Really, though, my book is the same as it was, and everybody’s else is the same as him. He’s a 34 inside linebacker, so he’s in the right spot. He’ll primarily be a box defender in the NFL. Greg Cosell thought he had plus athleticism and movement, though from the context I think that was in the context of 34 stacked inside linebackers as opposed to, say, Zach Brown athleticism and movement. He can shoot gaps, though one play against Louisville stood out to me as he shot the weakside gap and didn’t make the play. At the same time, he wasn’t Colin McCarthy, heedlessly gap-shooting regardless of whether it made any sense to do so. He went about where he should have been in the draft; the Titans reportedly considered him in the fourth round, which would have seemed a tad early (though if Preston Brown can go in the third round, who knows).

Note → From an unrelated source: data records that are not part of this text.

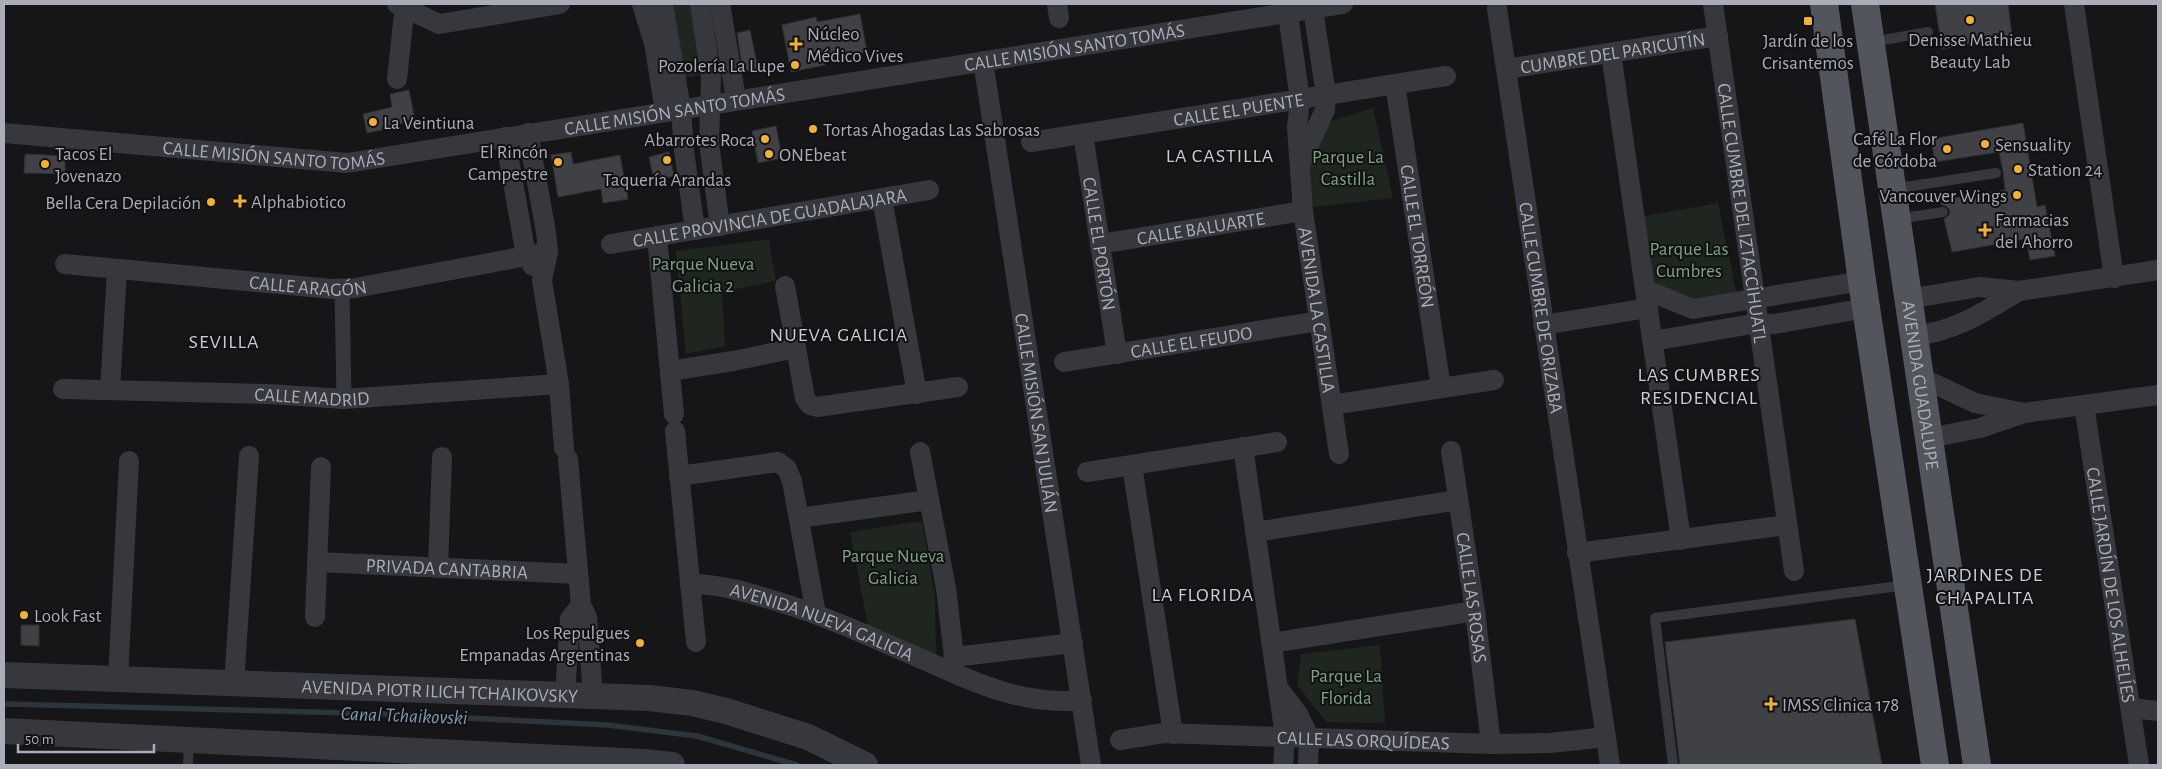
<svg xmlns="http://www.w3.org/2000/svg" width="2162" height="769" font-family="'Alegreya Sans',sans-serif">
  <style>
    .green { fill: #1e261f }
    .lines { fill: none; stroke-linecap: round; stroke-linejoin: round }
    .stream { stroke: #2c353c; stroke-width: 5.5 }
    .building { fill: #404145; stroke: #303034 }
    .service { stroke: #37383d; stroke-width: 10 }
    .pedestrian { stroke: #37383d; stroke-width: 15 }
    .minor { stroke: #37383d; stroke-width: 20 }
    .tertiary { stroke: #37383d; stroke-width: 26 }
    .primary { stroke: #53555c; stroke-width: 28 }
    .poi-dot { fill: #f2b134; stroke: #111113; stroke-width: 2 }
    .labels { text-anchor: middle; stroke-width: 4; stroke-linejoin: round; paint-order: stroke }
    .poi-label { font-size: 19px; fill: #a8adb8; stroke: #111113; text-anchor: start }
    .street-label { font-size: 19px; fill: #a8adb8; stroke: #111113 }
    .park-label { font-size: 19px; fill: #7fa381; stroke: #111113 }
    .neighbourhood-label { font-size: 20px; letter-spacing: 1px; fill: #c9ccd4; stroke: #111113 }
    .water-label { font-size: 20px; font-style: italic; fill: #7f9bb3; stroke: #111113 }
  </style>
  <rect width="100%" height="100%" fill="#161618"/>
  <path class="green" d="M674,4H699L705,74L679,79L673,38Z
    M1373,108L1393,198L1313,207L1309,165L1328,122Z
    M1718,203L1737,296L1693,305L1653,285L1644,216Z
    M769,239L776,281L722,292L725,346L686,354L676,251Z
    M922,521L935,597L936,655L868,626L850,532Z
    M1380,645L1385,723L1326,722L1297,685L1301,654Z"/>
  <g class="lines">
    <path class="stream" d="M6,704L388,714L607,725L697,736L797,765"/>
  </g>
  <path class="building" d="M1935,4H2008L2012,36L1942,49Z
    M860,14L867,52L824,59L825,65L791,72L782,25L816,17L817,22Z
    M750,30L758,69L743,72L737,33Z
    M409,90L415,121L382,127V130L367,133L363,114L392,107L390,94Z
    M2023,123L2037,207L2045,205L2055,256L2030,260L2026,239L1952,252L1944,219L1949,215L1950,210L1946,206L1942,205L1941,200L2005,190L2003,171L1999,152L1935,162L1931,139Z
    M776,126L782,158L758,163L752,131Z
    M571,152L573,164L620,155L628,199L603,203L601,189L558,197L551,155Z
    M669,152L674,176L654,180L649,157Z
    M25,154L65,156V174L24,173Z
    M1855,619L1882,765H1680L1665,642Z
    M21,625H39V646L21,645Z"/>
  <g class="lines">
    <path class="service" d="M1872,42L1928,32
      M1893,189L1996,173
      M1898,219L1943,212
      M188,765L189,741
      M1673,765L1655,618L1907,585"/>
    <path class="pedestrian" d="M342,288L344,399"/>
    <g class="minor">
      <path d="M397,4L439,24L560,4"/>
      <path d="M642,4L654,43L665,111"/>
      <path d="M663,4L681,109L684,150L695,230"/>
      <path d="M700,4L711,77L709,143L720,226"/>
      <path d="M720,4L736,99"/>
      <path d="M1057,4L1059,18"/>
      <path id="s1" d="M1713,4L1794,571"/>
      <path d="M2074,4L2114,278"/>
      <path id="s2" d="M1497,9L1610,765"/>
      <path id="s3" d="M1288,14L1300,100L1297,128L1303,211L1339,454"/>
      <path d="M1611,53L1681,540"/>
      <path id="s4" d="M983,61L1091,765"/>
      <path id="s5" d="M1506,69L1718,36"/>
      <path d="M397,79L405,4"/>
      <path id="s6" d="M1395,84L1441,388"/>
      <path id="s7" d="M4,133L347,163L1343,4"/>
      <path d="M528,133L546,232L548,252L542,280L559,384L564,448"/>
      <path id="s8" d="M1083,134L1117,354"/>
      <path d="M505,137L526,256L533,266"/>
      <path id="s9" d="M1031,142L1446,76"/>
      <path d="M1301,162L1325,110L1326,95L1313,9"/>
      <path d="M882,198L917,394"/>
      <path d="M657,236L674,414"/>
      <path id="s10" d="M611,244L929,190"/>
      <path id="s11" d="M1100,244L1303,211"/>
      <path id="s12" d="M65,264L332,289L355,288L548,252"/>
      <path d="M785,286L805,398L810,405L817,407L958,387"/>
      <path d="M1646,290L1693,309L1862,281"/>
      <path d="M1908,299L1979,287L2019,291L2158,270"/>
      <path d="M1543,325L1648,308"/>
      <path d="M1914,336C1956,331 1984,312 2019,291"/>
      <path d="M1653,341L1758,323L1774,324L1866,308"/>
      <path id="s13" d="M1064,362L1319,321"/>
      <path d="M670,371L733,361L796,348"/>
      <path d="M1920,377L1975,403L2024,413"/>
      <path id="s14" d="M63,389L269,394L344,399L559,384"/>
      <path d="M110,390L117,269"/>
      <path d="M1332,405L1494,380"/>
      <path id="s15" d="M2084,405L2139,765"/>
      <path d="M675,431L696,642"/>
      <path d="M1929,438L1980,428L2024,413L2158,395"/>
      <path d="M1243,447L1285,736L1283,765"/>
      <path id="s16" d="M1451,451L1475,611L1491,744"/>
      <path d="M568,459L581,605L587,617L593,696"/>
      <path d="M1132,465L1173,734"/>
      <path d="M1087,472L1277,442"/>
      <path d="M679,476L778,462L787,469L792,481L816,614"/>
      <path d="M799,518L929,500"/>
      <path d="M1255,532L1458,500"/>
      <path d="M1577,553L1787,525"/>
      <path id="s17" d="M317,562L578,574"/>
      <path d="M438,568L442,457"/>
      <path id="s18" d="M690,584C720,584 750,593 779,602C838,620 893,647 949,671L954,657L946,588L920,452"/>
      <path d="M315,617L321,467"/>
      <path d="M1271,643L1475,611"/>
      <path d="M954,657L1073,643"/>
      <path d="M949,671C992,690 1034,705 1082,700"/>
      <path d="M118,679L129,461"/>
      <path d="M234,684L249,456"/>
      <path d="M1279,689L1298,714L1309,737L1308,765"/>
      <path d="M565,695L570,619L581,605"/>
      <path d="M2131,708L2158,711"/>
      <path id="s19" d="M1120,740L1164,733L1491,744L1550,743L1606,737"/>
    </g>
    <g class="tertiary">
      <path id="s20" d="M4,675L649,698L692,703L726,711L808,737L865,765"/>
      <path d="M4,731L644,762L672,765"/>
    </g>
    <g class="primary">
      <path d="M1824,4L1862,281L1935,765"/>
      <path id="s21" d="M1865,4L1977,765"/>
    </g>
  </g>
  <g class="poi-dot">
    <circle cx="1970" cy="20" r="5"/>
    <rect x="1803" y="16" width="10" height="10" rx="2.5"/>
    <path d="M793.5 36.5h5v5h5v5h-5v5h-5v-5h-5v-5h5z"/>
    <circle cx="795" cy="65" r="5"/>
    <circle cx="373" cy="122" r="5"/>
    <circle cx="813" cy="129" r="5"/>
    <circle cx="765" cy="139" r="5"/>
    <circle cx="1985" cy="144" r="5"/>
    <circle cx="1947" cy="149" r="5"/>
    <circle cx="769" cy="154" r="5"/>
    <circle cx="667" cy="160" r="5"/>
    <circle cx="558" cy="162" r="5"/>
    <circle cx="45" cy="164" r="5"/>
    <circle cx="2018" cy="169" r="5"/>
    <circle cx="2017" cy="195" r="5"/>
    <path d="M237.5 193.5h5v5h5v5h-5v5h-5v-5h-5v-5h5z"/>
    <circle cx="211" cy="202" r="5"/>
    <path d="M1982.5 222.5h5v5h5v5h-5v5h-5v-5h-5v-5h5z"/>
    <circle cx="24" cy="615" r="5"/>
    <circle cx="640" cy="643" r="5"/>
    <path d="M1768.5 696.5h5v5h5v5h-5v5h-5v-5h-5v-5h5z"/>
  </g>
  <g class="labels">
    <g class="poi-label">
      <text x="807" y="40">Núcleo<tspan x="807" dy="22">Médico Vives</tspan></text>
      <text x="1970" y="46" text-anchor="middle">Denisse Mathieu<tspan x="1970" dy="22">Beauty Lab</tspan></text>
      <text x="1808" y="47" text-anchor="middle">Jardín de los<tspan x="1808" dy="22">Crisantemos</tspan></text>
      <text x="785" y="72" text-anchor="end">Pozolería La Lupe</text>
      <text x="383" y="129">La Veintiuna</text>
      <text x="823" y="136">Tortas Ahogadas Las Sabrosas</text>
      <text x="1937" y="145" text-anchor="end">Café La Flor<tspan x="1937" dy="22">de Córdoba</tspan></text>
      <text x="755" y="146" text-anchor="end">Abarrotes Roca</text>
      <text x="1995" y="151">Sensuality</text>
      <text x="548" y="158" text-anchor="end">El Rincón<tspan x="548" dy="22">Campestre</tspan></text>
      <text x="55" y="160">Tacos El<tspan x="55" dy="22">Jovenazo</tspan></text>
      <text x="779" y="161">ONEbeat</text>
      <text x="2028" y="176">Station 24</text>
      <text x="667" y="186" text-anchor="middle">Taquería Arandas</text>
      <text x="2007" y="202" text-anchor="end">Vancouver Wings</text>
      <text x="251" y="208">Alphabiotico</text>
      <text x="201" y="209" text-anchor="end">Bella Cera Depilación</text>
      <text x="1995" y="226">Farmacias<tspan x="1995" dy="22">del Ahorro</tspan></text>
      <text x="34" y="622">Look Fast</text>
      <text x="630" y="639" text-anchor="end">Los Repulgues<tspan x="630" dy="22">Empanadas Argentinas</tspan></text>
      <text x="1782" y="711">IMSS Clinica 178</text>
    </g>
    <g class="street-label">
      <text dy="7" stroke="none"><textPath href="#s7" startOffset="1081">CALLE MISIÓN SANTO TOMÁS</textPath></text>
      <text dy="7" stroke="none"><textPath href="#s5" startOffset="108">CUMBRE DEL PARICUTÍN</textPath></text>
      <text dy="7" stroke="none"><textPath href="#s9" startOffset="210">CALLE EL PUENTE</textPath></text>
      <text dy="7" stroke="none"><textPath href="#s7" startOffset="676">CALLE MISIÓN SANTO TOMÁS</textPath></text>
      <text dy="7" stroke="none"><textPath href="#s7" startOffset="271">CALLE MISIÓN SANTO TOMÁS</textPath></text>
      <text dy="7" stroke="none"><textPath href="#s1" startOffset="211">CALLE CUMBRE DEL IZTACCÍHUATL</textPath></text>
      <text dy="7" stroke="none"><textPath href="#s10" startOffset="161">CALLE PROVINCIA DE GUADALAJARA</textPath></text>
      <text dy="7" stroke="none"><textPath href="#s11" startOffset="102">CALLE BALUARTE</textPath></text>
      <text dy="7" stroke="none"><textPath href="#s6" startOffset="154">CALLE EL TORREÓN</textPath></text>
      <text dy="7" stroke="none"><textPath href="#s8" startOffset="111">CALLE EL PORTÓN</textPath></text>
      <text dy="7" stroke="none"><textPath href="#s12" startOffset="244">CALLE ARAGÓN</textPath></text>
      <text dy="7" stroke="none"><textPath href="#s2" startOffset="302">CALLE CUMBRE DE ORIZABA</textPath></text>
      <text dy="7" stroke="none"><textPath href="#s3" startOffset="298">AVENIDA LA CASTILLA</textPath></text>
      <text dy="7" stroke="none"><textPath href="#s13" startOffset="129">CALLE EL FEUDO</textPath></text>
      <text dy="7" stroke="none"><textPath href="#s21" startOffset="385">AVENIDA GUADALUPE</textPath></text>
      <text dy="7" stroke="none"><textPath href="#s14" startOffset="249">CALLE MADRID</textPath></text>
      <text dy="7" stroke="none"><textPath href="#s4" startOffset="356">CALLE MISIÓN SAN JULIÁN</textPath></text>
      <text dy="7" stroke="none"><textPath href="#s17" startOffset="130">PRIVADA CANTABRIA</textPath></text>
      <text dy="7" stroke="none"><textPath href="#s15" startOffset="182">CALLE JARDÍN DE LOS ALHELÍES</textPath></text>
      <text dy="7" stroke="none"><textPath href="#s16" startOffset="148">CALLE LAS ROSAS</textPath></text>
      <text dy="7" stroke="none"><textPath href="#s18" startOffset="138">AVENIDA NUEVA GALICIA</textPath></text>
      <text dy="7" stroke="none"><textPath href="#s20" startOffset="436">AVENIDA PIOTR ILICH TCHAIKOVSKY</textPath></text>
      <text dy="7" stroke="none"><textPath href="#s19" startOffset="244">CALLE LAS ORQUÍDEAS</textPath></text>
    </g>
    <g class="park-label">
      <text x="1348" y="163">Parque La<tspan x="1348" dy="22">Castilla</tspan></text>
      <text x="1689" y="255">Parque Las<tspan x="1689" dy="22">Cumbres</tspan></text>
      <text x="703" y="270">Parque Nueva<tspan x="703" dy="22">Galicia 2</tspan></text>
      <text x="893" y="562">Parque Nueva<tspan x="893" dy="22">Galicia</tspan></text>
      <text x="1346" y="682">Parque La<tspan x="1346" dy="22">Florida</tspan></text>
    </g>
    <g class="neighbourhood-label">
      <text x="1220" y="162">LA CASTILLA</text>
      <text x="839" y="341">NUEVA GALICIA</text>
      <text x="224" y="348">SEVILLA</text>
      <text x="1699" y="381">LAS CUMBRES<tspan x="1699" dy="23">RESIDENCIAL</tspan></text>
      <text x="1985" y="581">JARDINES DE<tspan x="1985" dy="23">CHAPALITA</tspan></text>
      <text x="1203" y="601">LA FLORIDA</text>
    </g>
    <g class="water-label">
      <text transform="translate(404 715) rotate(2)" y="7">Canal Tchaikovski</text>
    </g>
  </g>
  <rect width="2162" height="769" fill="none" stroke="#a8adb8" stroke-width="10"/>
  <path d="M18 744v8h136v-8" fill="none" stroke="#a8adb8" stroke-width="2.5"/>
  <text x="25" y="744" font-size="15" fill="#a8adb8" stroke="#111113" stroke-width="4" paint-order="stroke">50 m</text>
</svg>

People seem to say nice things about him-a team captain like every other Titans draft pick, a player who grew up a Titans fan in Milan, TN, Ruston Webster indicated the scouts really liked him and he was happy to draft him (an accolade I didn’t have noted as applying to any other draft pick this year, not to say he wasn’t similarly glad to take them).

The most important thing about Williamson is he gives the Titans a different type of linebacker, one they didn’t have on their current roster. Whatever their more specific strengths and weaknesses, Zach Brown, Zaviar Gooden, Colin McCarthy, and Wesley Woodyard are all primarily space players who need to be protected and shouldn’t be expected to have success if they have to consistently take on and fight through defenders. Moving to a 3-4 defense, even the Ray Horton one-gap version of it, the Titans needed a more physical inside linebacker. Williamson will probably only play situationally as a rookie, though he should be a core special teams player (another consensus point is that he should be a good one). Other things, like improved play recognition, better pass coverage drops, a more consistent job of taking on and defeating blocks, may or may not come in time. As a fifth-rounder on a team that seems to not value their post-fourth-round picks, even if he remains more or less what he is, he’ll have a role on the team. Frankly, given that he is a fifth round pick, his likely role makes him a reasonable value, and anything else will be a bonus.